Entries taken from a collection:
______________________________

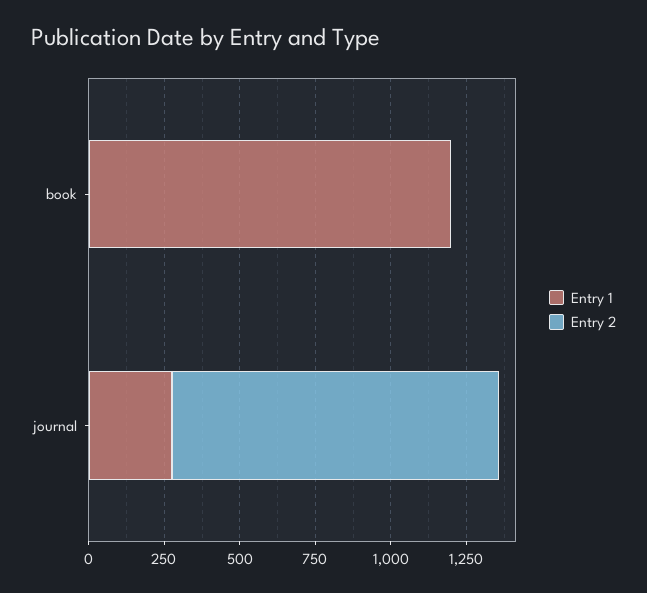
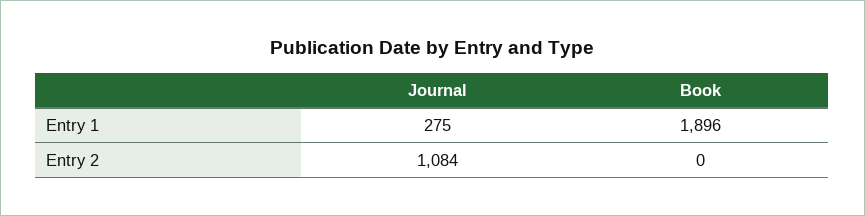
Entry 1, book: 1200 -> 1896

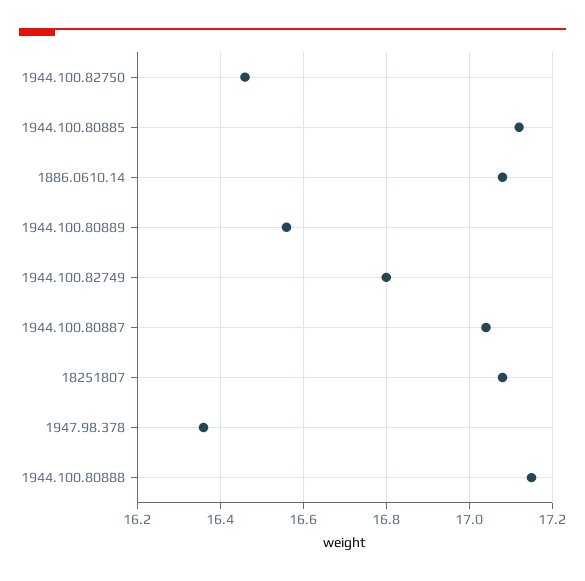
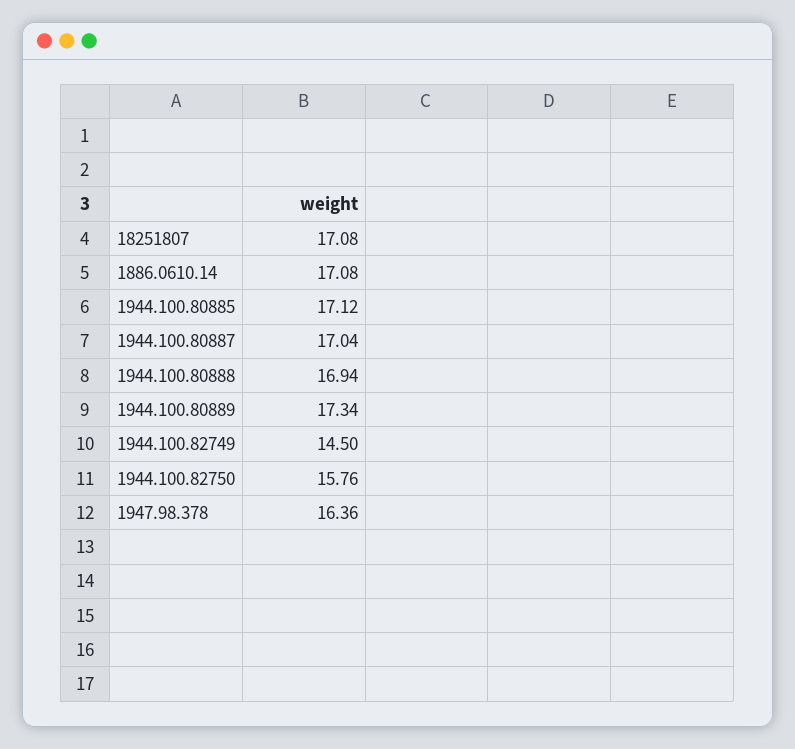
1944.100.82750: 16.45 -> 15.76
1944.100.80889: 16.55 -> 17.34
1944.100.82749: 16.8 -> 14.5
1944.100.80888: 17.15 -> 16.94

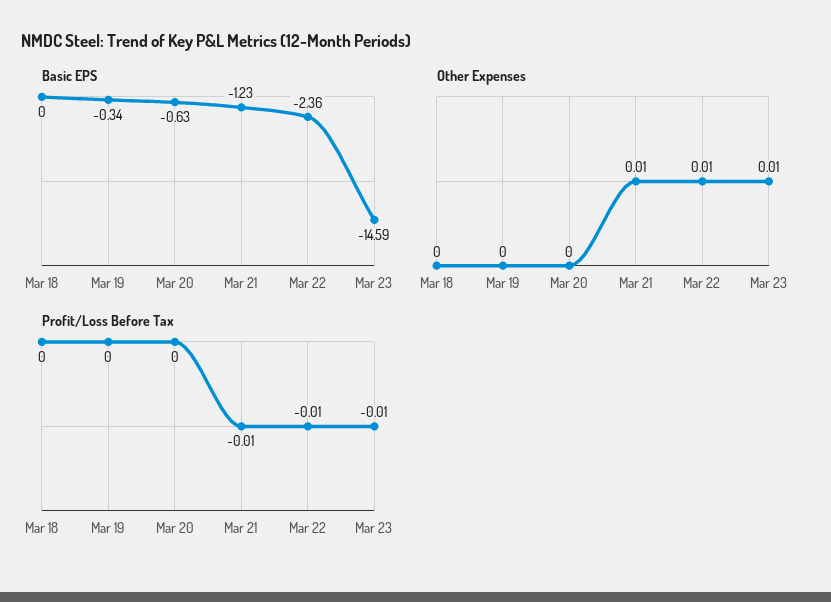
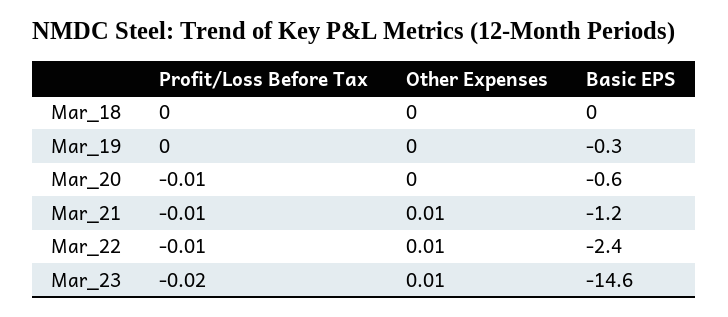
Profit/Loss Before Tax, Mar 20: 0 -> -0.01
Profit/Loss Before Tax, Mar 23: -0.01 -> -0.02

______________________________

▸ **YOUR TASK**
Copy whichever lines of the records above contain the word "Loss".

▸ **EXERCISE ANSWER**
Profit/Loss Before Tax, Mar 20: 0 -> -0.01
Profit/Loss Before Tax, Mar 23: -0.01 -> -0.02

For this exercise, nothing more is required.